I become fond of carrying water bottles filled with terribly cheap local Ouzo which tastes like a mixture of anise and liquorish tempered with floor detergent. Time moves quicker. The world glows brighter. I race through lectures, assignments, friends and paintings faster than tear gas spreads among protesters. I am the life of the party. I make more friends an hour than Bill Gates made money. Everything I touch blossoms masterpiece. I’m convinced I’m improving. I glug my antidote. La dolce vita.
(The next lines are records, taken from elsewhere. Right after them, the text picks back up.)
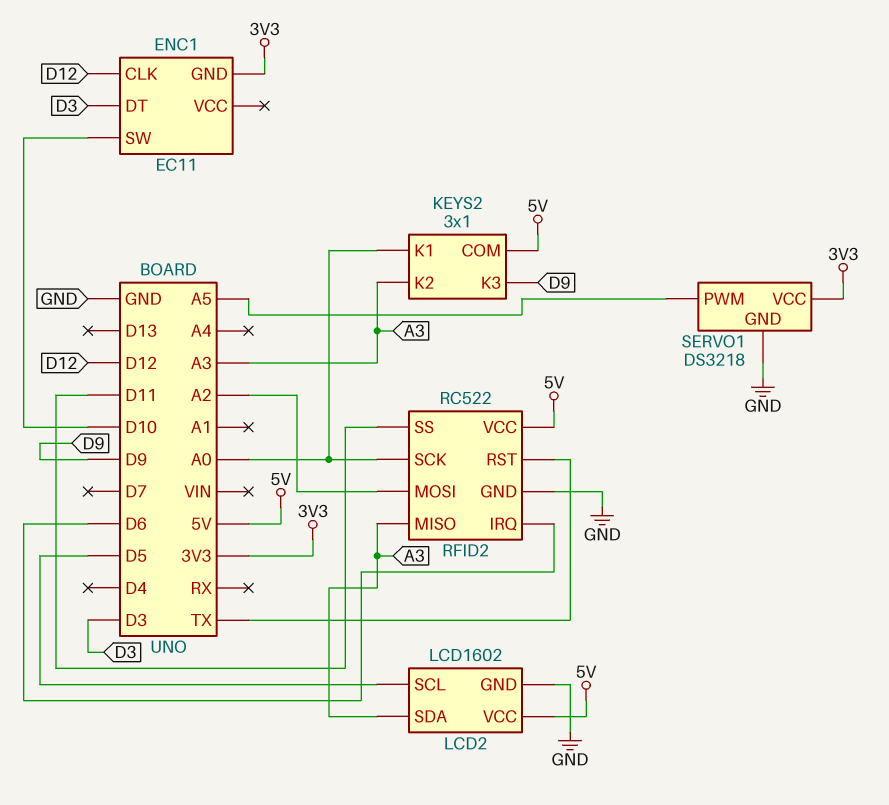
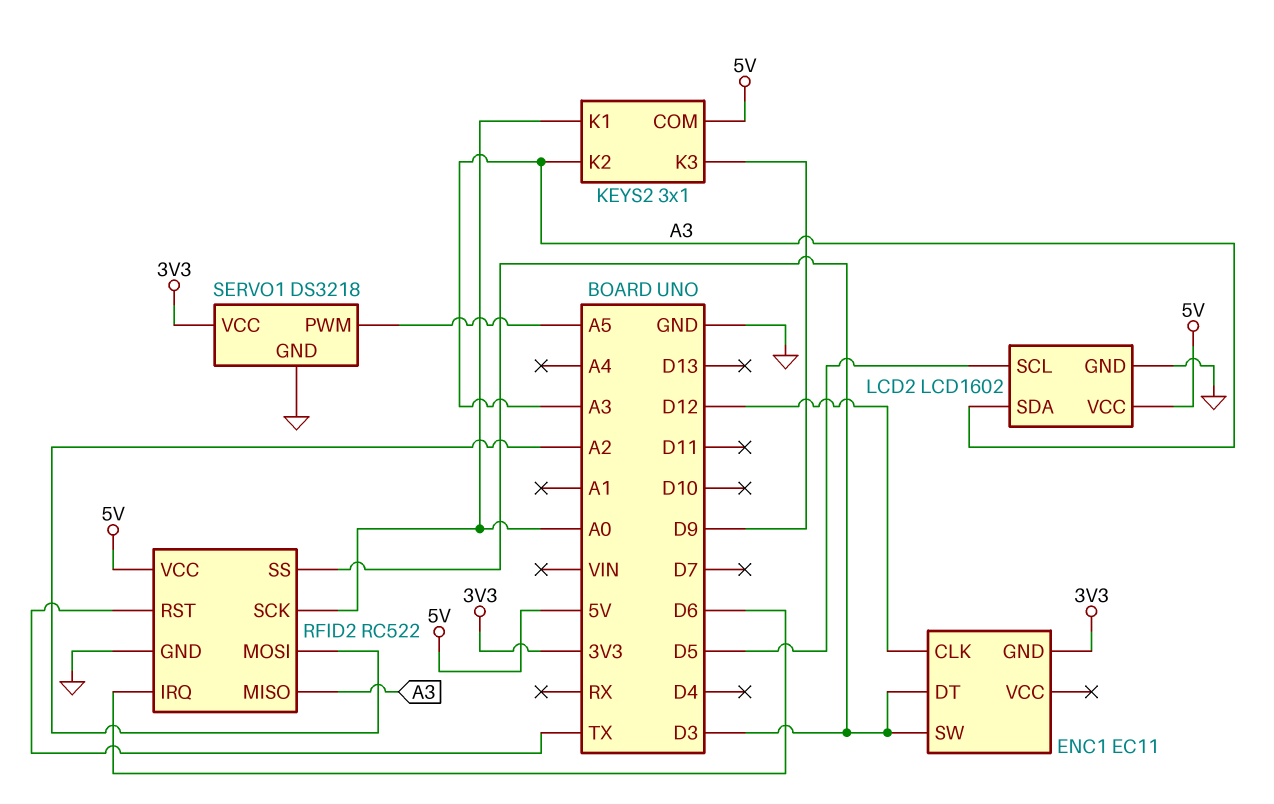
ENC1 pin SW: D10 -> D3
RFID2 pin SS: D11 -> D3

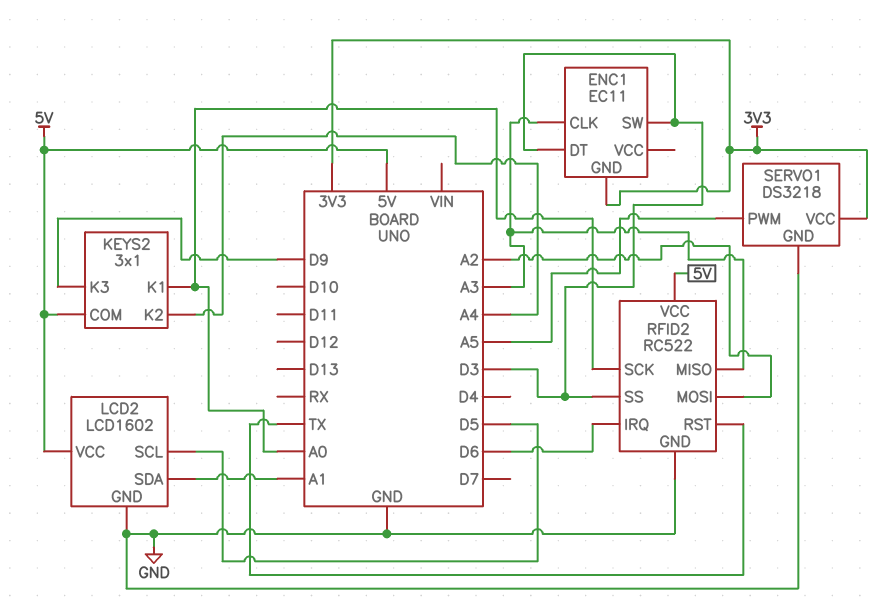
ENC1 pin CLK: D12 -> A3
KEYS2 pin K2: A3 -> A4
LCD2 pin SDA: A3 -> A1

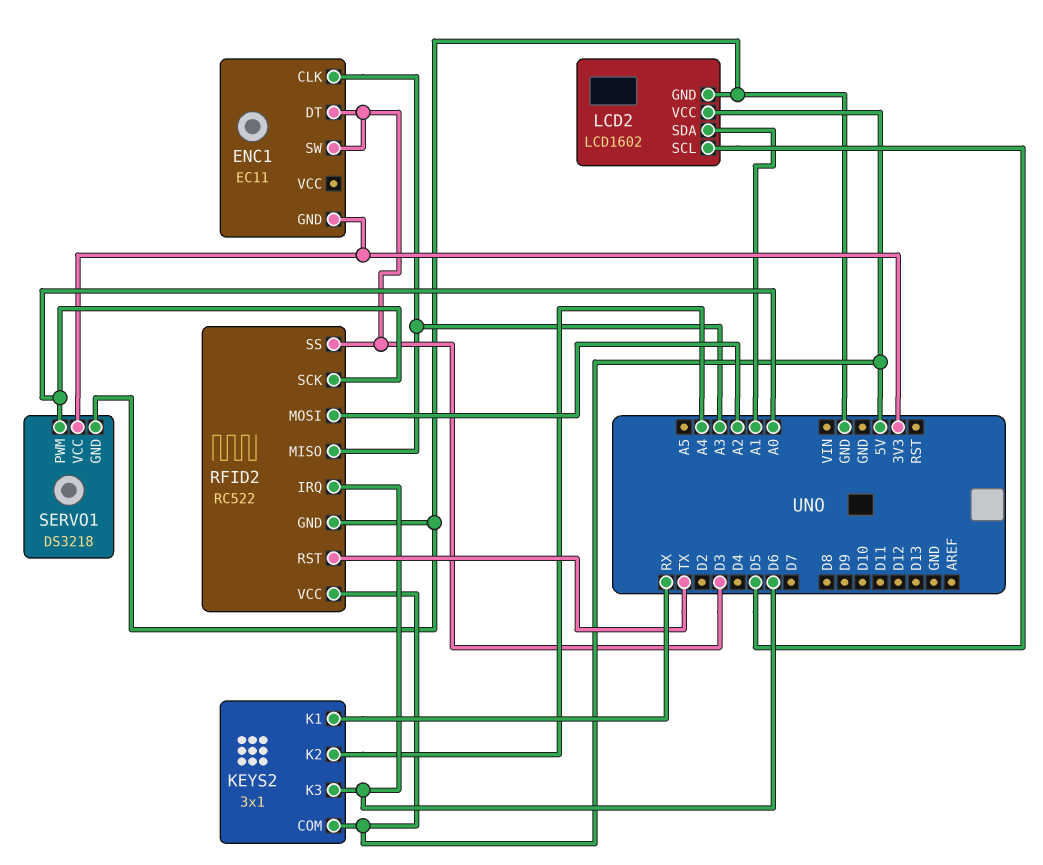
KEYS2 pin K1: A0 -> RX
KEYS2 pin K3: D9 -> D6
SERVO1 pin PWM: A5 -> A0

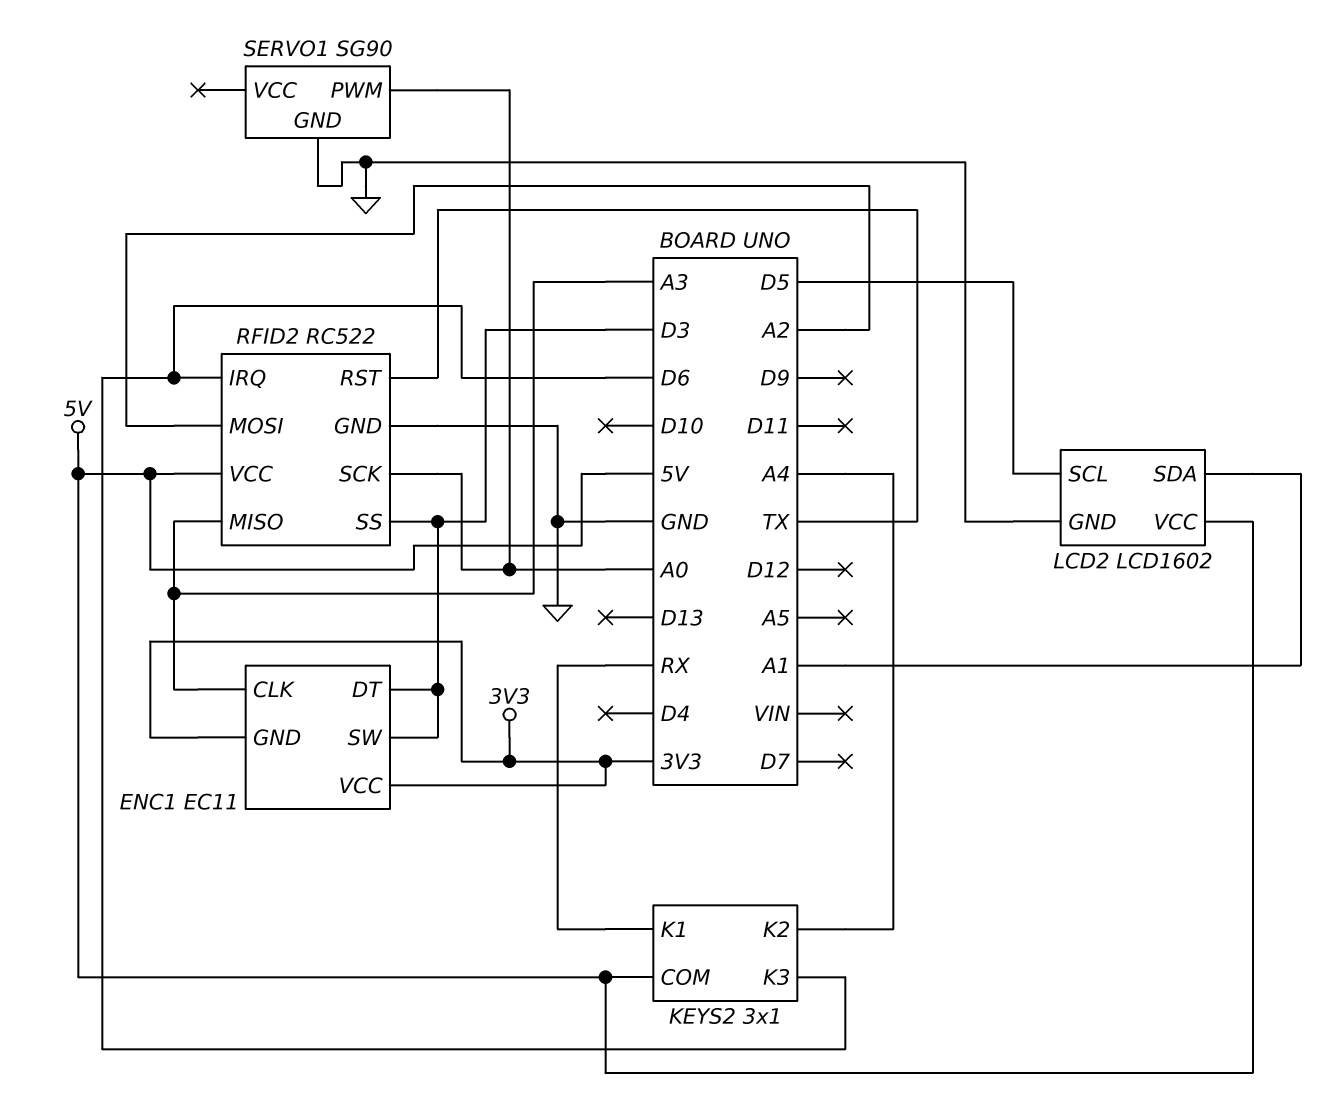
ENC1 pin VCC: none -> 3V3
SERVO1: DS3218 -> SG90
SERVO1 pin VCC: 3V3 -> none

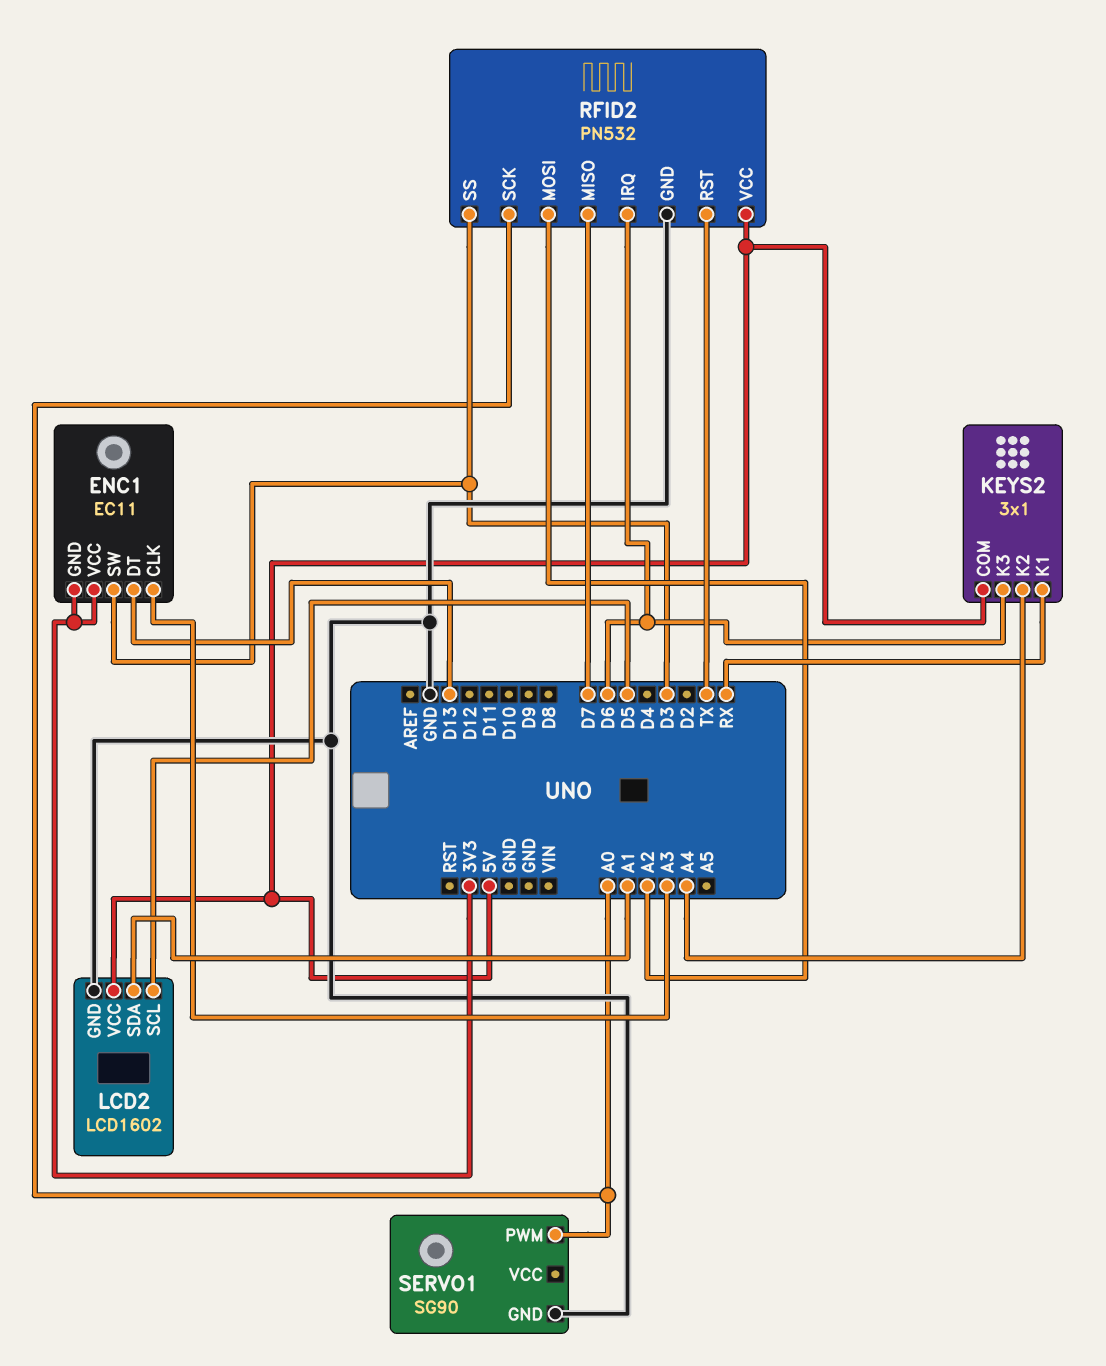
ENC1 pin DT: D3 -> D13
RFID2: RC522 -> PN532
RFID2 pin MISO: A3 -> D7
Then the pendulum begins to swing. I become either very cheerful or very morbid. Alive or living dead. I kiss boys whose names I can never remember; almost delighting in ruining my reputation enough so as to be unmarriageable.
Then, I meet him.
His name is Omar and he’s an installation artist. We meet at a party and chat drunkenly. I steal his glass of wine. In support of local brands, we smoke Cleopatras which have more wood than tobacco. He likes an impromptu painting I sketch on the wall with my eyeliner and invites me to come to his place and show him more of my work. I go and show him my talent in giving blowjobs. We drink beer afterwards and he makes a point of telling me to please not kill myself in his house.
Fast-forward a few weeks. His apartment again. He’s on his second bottle of wine. I’m on my sixth beer. He talks about his work, about how pretentious the downtown art scene currently is. I refrain from pointing out he embodies it. He talks about his Russian girlfriend who he wants to have a baby with just as soon as he divorces the wife he still loves. I smoke. I say nothing, too busy carving his image into my mind. He’s remarkably ugly: round belly, sagging flesh, missing frontal teeth and dirty nails. It gets me off, knowing how repulsive I find him even as I lie on his mattress. And I hate him well enough that when I manage to tolerate him, it feels like winning.
Another afternoon he’s in one of his bad moods. He slaps me around. I do nothing. Calls me names and shouts. I get up to roll a joint from his stash of hash. Smoke while he kicks a chair over, breaks a couple of plates, howls. I watch him—archiving every second—to make sure I can recollect every detail when he becomes nothing more than a memory. His face in my mind and a caption: this is rock bottom.
Another day. I am shivering when he lets me in. He is naked and it disgusts me almost unbearably when he hugs me, rubbing up against my stomach. He makes me a sandwich I don’t eat and we drink beer and snort coke. I tell him he’s old enough to be my father. I tell him his age is more than double mine. He gets irritated and mean. Asks me why the fuck I hang out with him. I’ve nothing to say so I give him a hand job. Afterwards, he’s on the phone making plans with his girlfriend. I smoke cigarettes. I forget how to cry. I convince myself he’s the trauma that is a perquisite of becoming a “real” artist.
The more things change, the more they stay the same. History repeats itself. There are no new songs, just a single one on loop.
Just as our gullible nation thought it had discovered freedom that bleak winter, I—too—naively thought I had discovered the Cure. In the form of a red pill of very questionable composition smuggled out of China and sold at half the price of a can of beer.
How can I describe that first taste of opioids? How it feels as your consciousness seeps out of your body to levitate above it like a halo and all struggling comes to a halt. Peace in a pill. What more could I ask for?